If you look at how I installed the mast, the weight of the GPS and the mast is about 1/2" further forward than the stock GPS mounting position. The does indeed shift the COG slightly forward relative to the stock configuration. Since the IRIS is so under powered this slight COG shift has caused the front motors to work harder to maintain attitude. This upset the delicate power balance of an under powered bird. This shouldn't be. I have seen masts mounted way off the COG and not cause these kind of problems.

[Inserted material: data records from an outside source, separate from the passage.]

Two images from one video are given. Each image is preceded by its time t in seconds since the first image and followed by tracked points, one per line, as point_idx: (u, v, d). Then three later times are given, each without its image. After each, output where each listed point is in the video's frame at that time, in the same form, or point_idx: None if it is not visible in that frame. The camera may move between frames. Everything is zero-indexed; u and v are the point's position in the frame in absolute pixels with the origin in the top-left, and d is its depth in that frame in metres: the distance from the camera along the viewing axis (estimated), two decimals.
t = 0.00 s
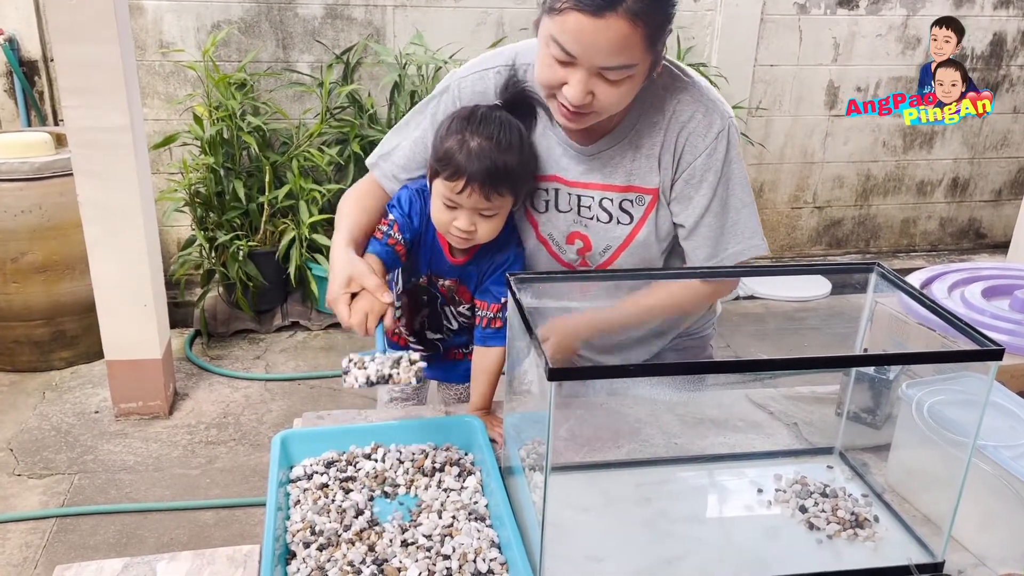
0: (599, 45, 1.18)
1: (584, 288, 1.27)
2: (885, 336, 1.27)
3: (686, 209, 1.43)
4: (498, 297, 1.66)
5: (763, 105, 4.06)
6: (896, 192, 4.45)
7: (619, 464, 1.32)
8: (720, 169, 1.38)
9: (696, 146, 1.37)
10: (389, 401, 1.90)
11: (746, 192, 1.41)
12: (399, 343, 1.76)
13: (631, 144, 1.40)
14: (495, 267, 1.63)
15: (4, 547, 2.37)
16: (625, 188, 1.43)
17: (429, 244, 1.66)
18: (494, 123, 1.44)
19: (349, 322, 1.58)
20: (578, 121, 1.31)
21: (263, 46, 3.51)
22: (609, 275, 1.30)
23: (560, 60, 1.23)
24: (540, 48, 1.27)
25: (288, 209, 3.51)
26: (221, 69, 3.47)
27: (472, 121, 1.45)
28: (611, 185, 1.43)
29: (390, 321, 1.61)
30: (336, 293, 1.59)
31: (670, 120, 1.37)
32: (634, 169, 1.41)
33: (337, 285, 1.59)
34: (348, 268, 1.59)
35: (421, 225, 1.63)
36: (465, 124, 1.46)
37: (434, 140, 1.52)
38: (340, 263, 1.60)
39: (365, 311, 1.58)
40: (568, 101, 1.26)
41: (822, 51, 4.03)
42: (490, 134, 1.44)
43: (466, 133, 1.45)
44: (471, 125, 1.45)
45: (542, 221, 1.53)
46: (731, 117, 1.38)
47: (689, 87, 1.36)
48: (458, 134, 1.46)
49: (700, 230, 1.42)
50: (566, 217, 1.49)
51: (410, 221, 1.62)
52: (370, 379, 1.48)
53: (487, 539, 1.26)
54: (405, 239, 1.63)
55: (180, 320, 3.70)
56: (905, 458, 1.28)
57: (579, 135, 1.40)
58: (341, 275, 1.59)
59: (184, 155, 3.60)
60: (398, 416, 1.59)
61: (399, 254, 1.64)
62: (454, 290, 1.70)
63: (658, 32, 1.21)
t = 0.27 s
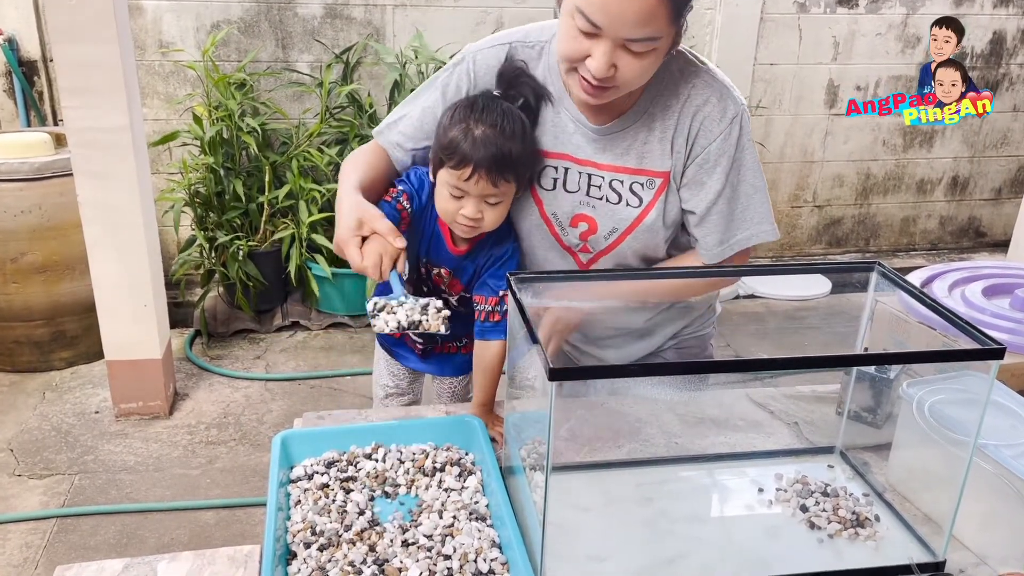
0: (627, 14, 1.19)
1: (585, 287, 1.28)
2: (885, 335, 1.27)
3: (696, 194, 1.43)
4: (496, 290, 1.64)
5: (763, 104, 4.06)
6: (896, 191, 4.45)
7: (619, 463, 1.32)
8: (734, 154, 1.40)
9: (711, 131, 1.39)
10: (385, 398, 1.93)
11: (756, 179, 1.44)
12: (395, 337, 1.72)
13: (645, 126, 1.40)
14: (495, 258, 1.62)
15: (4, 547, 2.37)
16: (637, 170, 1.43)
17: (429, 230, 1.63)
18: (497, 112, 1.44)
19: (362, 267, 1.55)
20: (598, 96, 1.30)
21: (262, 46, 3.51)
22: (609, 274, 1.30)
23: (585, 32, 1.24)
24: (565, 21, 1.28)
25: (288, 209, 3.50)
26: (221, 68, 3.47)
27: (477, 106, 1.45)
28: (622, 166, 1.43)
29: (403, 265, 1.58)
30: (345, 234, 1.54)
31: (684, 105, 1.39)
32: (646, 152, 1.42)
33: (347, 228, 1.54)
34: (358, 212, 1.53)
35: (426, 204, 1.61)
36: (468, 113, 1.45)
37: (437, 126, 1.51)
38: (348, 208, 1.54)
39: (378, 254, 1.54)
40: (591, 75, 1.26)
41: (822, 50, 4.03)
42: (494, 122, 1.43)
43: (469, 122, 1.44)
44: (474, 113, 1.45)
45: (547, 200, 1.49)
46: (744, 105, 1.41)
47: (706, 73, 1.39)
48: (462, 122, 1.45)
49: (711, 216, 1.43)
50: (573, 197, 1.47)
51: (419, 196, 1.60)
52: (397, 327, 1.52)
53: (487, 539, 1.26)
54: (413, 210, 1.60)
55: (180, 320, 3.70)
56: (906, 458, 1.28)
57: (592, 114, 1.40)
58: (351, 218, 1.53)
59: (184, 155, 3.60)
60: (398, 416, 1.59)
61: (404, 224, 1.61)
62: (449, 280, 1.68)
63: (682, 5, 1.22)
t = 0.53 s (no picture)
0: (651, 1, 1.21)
1: (585, 288, 1.28)
2: (884, 335, 1.27)
3: (708, 185, 1.45)
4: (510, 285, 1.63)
5: (762, 103, 4.06)
6: (895, 190, 4.45)
7: (619, 463, 1.32)
8: (744, 147, 1.43)
9: (723, 124, 1.41)
10: (384, 399, 1.92)
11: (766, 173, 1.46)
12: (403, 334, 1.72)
13: (658, 117, 1.42)
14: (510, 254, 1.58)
15: (5, 549, 2.37)
16: (649, 161, 1.45)
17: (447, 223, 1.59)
18: (509, 98, 1.45)
19: (382, 243, 1.57)
20: (617, 84, 1.33)
21: (261, 47, 3.51)
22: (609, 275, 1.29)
23: (608, 19, 1.26)
24: (586, 8, 1.30)
25: (287, 210, 3.50)
26: (220, 70, 3.47)
27: (495, 94, 1.45)
28: (634, 157, 1.45)
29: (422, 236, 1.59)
30: (360, 215, 1.55)
31: (695, 100, 1.41)
32: (657, 143, 1.44)
33: (361, 209, 1.55)
34: (371, 192, 1.54)
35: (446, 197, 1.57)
36: (485, 101, 1.45)
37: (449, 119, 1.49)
38: (360, 188, 1.54)
39: (396, 230, 1.56)
40: (613, 61, 1.28)
41: (821, 50, 4.03)
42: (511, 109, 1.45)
43: (486, 110, 1.44)
44: (489, 101, 1.45)
45: (561, 190, 1.50)
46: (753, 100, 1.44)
47: (718, 69, 1.41)
48: (479, 110, 1.44)
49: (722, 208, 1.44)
50: (586, 187, 1.48)
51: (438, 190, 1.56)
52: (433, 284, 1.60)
53: (487, 540, 1.26)
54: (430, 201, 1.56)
55: (179, 321, 3.70)
56: (905, 457, 1.28)
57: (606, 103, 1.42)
58: (364, 200, 1.54)
59: (182, 156, 3.60)
60: (397, 417, 1.59)
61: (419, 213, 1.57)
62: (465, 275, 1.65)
63: None
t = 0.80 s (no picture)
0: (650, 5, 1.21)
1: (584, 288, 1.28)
2: (881, 334, 1.27)
3: (709, 185, 1.45)
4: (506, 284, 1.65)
5: (759, 103, 4.07)
6: (892, 190, 4.46)
7: (617, 463, 1.33)
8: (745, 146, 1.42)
9: (723, 125, 1.41)
10: (379, 401, 1.93)
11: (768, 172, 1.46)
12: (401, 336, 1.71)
13: (657, 117, 1.42)
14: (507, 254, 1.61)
15: (4, 551, 2.38)
16: (649, 161, 1.44)
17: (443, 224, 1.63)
18: (510, 95, 1.45)
19: (357, 268, 1.51)
20: (618, 86, 1.32)
21: (259, 49, 3.51)
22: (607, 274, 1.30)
23: (608, 23, 1.26)
24: (586, 12, 1.29)
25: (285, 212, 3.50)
26: (218, 72, 3.48)
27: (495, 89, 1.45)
28: (634, 157, 1.44)
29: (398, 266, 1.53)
30: (342, 238, 1.52)
31: (694, 100, 1.41)
32: (658, 144, 1.44)
33: (344, 231, 1.52)
34: (353, 213, 1.52)
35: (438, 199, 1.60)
36: (485, 95, 1.45)
37: (449, 117, 1.50)
38: (345, 209, 1.53)
39: (372, 255, 1.50)
40: (613, 64, 1.28)
41: (818, 50, 4.04)
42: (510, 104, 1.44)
43: (486, 104, 1.45)
44: (489, 95, 1.45)
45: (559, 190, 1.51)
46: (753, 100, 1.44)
47: (717, 69, 1.41)
48: (478, 105, 1.45)
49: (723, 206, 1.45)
50: (585, 187, 1.48)
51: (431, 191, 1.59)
52: (388, 326, 1.48)
53: (485, 540, 1.27)
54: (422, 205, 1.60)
55: (178, 323, 3.70)
56: (902, 456, 1.29)
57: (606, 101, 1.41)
58: (346, 221, 1.52)
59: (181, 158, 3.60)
60: (395, 418, 1.59)
61: (413, 219, 1.60)
62: (463, 275, 1.69)
63: None
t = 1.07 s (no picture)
0: (619, 10, 1.20)
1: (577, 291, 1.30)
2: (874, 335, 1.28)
3: (698, 185, 1.45)
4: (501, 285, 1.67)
5: (756, 105, 4.08)
6: (889, 191, 4.47)
7: (613, 464, 1.34)
8: (733, 143, 1.42)
9: (709, 124, 1.41)
10: (375, 404, 1.92)
11: (757, 169, 1.46)
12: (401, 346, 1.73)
13: (643, 120, 1.43)
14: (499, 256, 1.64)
15: (4, 554, 2.38)
16: (636, 163, 1.45)
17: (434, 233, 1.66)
18: (501, 105, 1.46)
19: (353, 309, 1.51)
20: (598, 88, 1.33)
21: (257, 53, 3.53)
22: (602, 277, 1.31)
23: (581, 27, 1.26)
24: (562, 18, 1.30)
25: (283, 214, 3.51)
26: (216, 75, 3.49)
27: (485, 101, 1.47)
28: (622, 159, 1.45)
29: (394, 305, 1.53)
30: (336, 279, 1.51)
31: (679, 101, 1.41)
32: (644, 146, 1.44)
33: (337, 271, 1.51)
34: (345, 253, 1.51)
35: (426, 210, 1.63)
36: (475, 107, 1.48)
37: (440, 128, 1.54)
38: (337, 248, 1.52)
39: (367, 296, 1.50)
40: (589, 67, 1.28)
41: (814, 52, 4.05)
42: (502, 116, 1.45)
43: (479, 117, 1.47)
44: (481, 108, 1.47)
45: (548, 194, 1.52)
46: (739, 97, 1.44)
47: (700, 69, 1.41)
48: (470, 118, 1.48)
49: (714, 205, 1.45)
50: (574, 191, 1.49)
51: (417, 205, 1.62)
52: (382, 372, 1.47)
53: (483, 541, 1.28)
54: (410, 220, 1.61)
55: (177, 326, 3.71)
56: (895, 456, 1.30)
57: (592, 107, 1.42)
58: (338, 261, 1.51)
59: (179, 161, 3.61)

This problem could be solved by putting the GPS back into it's original position and moving the PIxhhawk per the 3DR recommendation but I refuse to go back to that setup since the mast solved so many other issues. I am going to experiment with moving the PIxhawk to the back more and installing some COG counterweights. I doubt this will work but I would like to have something to fly while I work on another build. I need 10 to 12 reliable minutes with a gimbal and go pro. My next build is for a downward facing camera and mapping in areas where a plant doesn't work out (golf courses) as well as a copter.
I am also going to order the Nano-tech A-Spec 3s 4500 since it only weighs 278 grams. The Zippy 5000(16 minutes without gimbal, legs and go pro) weighs 404 grams. The A-spec seems to have the highest power to weigh ratio of anything else I can find.
had the stock Iris not had so many issues I would never have tried the mods that has upset the COG but I got tired of waiting on the design change from 3DR. I would say the GPS/Pixhawk contact issue was the major design flaw that has killed the Iris for me. I can assume the ones shipping now don't have this problem. I patiently waited for the consumer version and it just didn't pay off. I would like to try different motors but the arms don't allow any motor with a larger diameter to work.
Gary, thanx again for the advice. Sounds like there is a lot experience behind it.
Hi Mark, One thing I didn't mention but which is very important for any not fully symmetrical copter is decoupling the roll and pitch rate PID.
Normally they are tied together and have the same values, but the P Value for pitch rate needs to be higher than the P value for roll on a dead cat design like the Iris.
I don't know if default Iris PIDs take this into account, but they should.
The reality is that the wider moment arm between the front and back props versus the side to side props means that less force is required to roll the copter around its center of mass than is required to pitch it around it's center of mass.
There is also a tendency to distribute the primary mass from front to back in a dead cat which actually worsens this situation.
TBS Discovery and Hoverthings FPV Pro type dead cats are probably worse than the Iris because their central mass is very long front to back, but they require very different settings for rate pitch versus rate roll (P value only is usually enough).
Of course with additional mass like camera and gimbal underneath or worse one in front (distributing the mass more linearly front to back) this problem is made worse requiring more difference between roll rate P and pitch rate P.
This actually makes the difference between one of these handling well and not.